* _WHAT TO DO_:
Your copy of the listing must be exact and must hold no images.
BEGIN
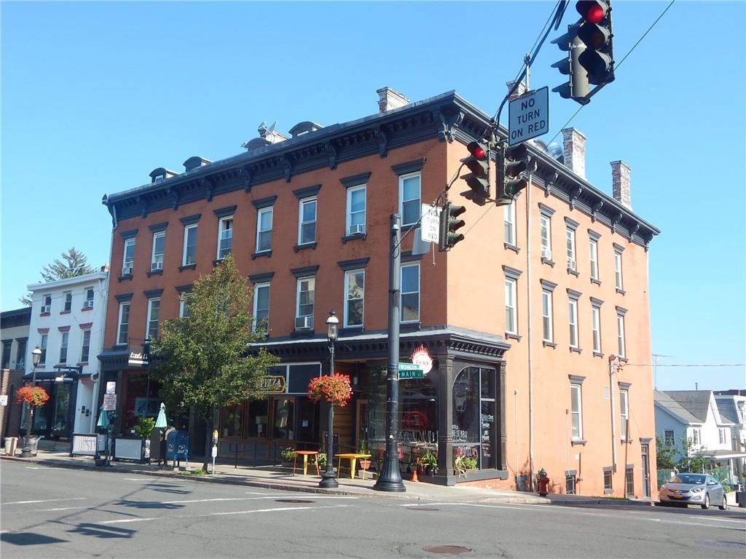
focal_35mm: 34
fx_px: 733
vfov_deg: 41.8
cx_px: 373
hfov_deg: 54.0
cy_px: 280
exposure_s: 1/800
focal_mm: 6.1
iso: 125
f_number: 3.3
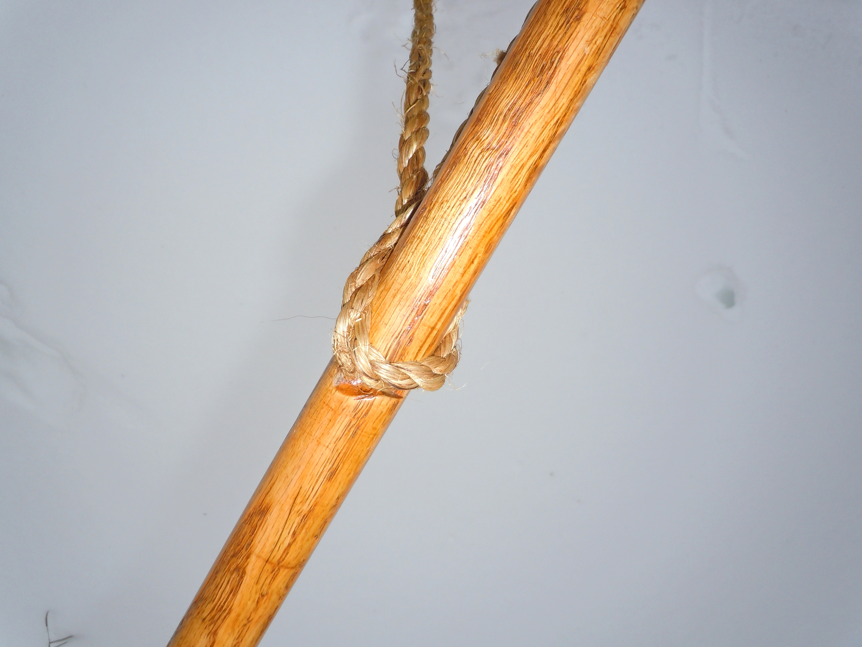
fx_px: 697
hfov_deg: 63.4
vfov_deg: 49.7
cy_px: 324
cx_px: 431
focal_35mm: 28
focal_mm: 5
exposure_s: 1/400
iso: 100
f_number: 3.7
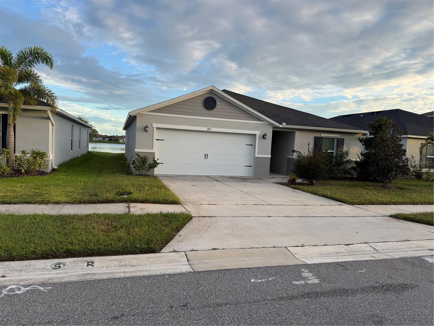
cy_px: 163
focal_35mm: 24
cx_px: 217
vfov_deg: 56.8
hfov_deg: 71.6
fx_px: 301
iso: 80
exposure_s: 1/822
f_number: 1.78
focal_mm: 6.76
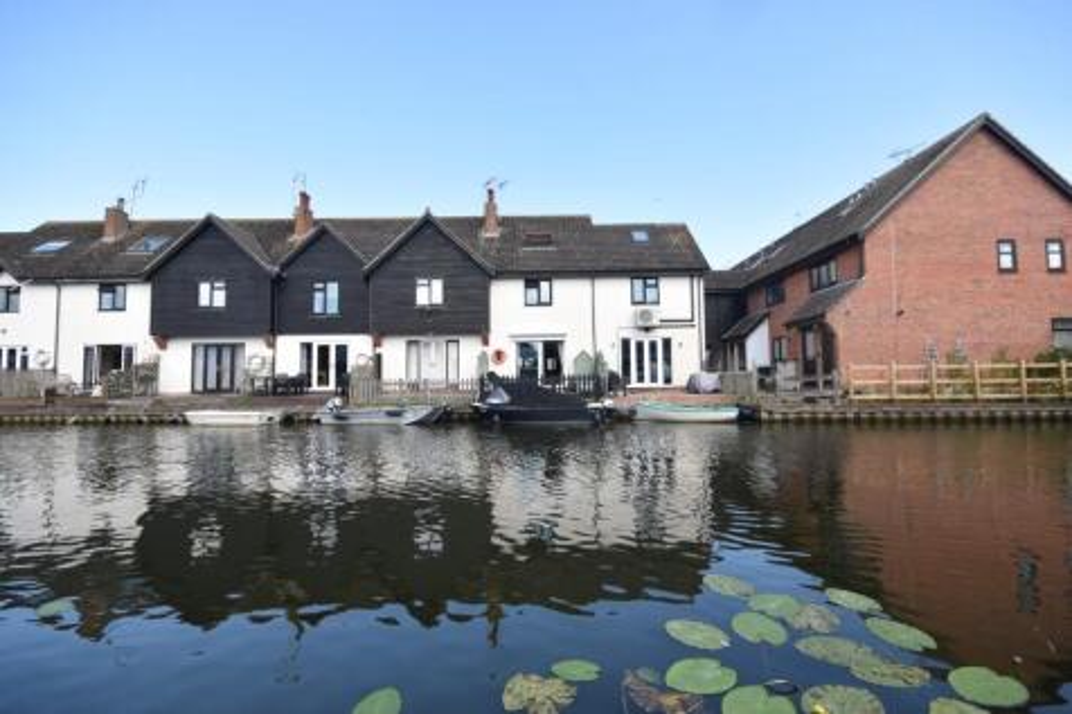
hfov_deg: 100.4
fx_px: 446
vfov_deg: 77.3
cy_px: 357
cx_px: 536
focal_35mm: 15
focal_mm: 10
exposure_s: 1/250
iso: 360
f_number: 8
END
* _TASK OUTPUT_:
focal_35mm: 34
fx_px: 733
vfov_deg: 41.8
cx_px: 373
hfov_deg: 54.0
cy_px: 280
exposure_s: 1/800
focal_mm: 6.1
iso: 125
f_number: 3.3
fx_px: 697
hfov_deg: 63.4
vfov_deg: 49.7
cy_px: 324
cx_px: 431
focal_35mm: 28
focal_mm: 5
exposure_s: 1/400
iso: 100
f_number: 3.7
cy_px: 163
focal_35mm: 24
cx_px: 217
vfov_deg: 56.8
hfov_deg: 71.6
fx_px: 301
iso: 80
exposure_s: 1/822
f_number: 1.78
focal_mm: 6.76
hfov_deg: 100.4
fx_px: 446
vfov_deg: 77.3
cy_px: 357
cx_px: 536
focal_35mm: 15
focal_mm: 10
exposure_s: 1/250
iso: 360
f_number: 8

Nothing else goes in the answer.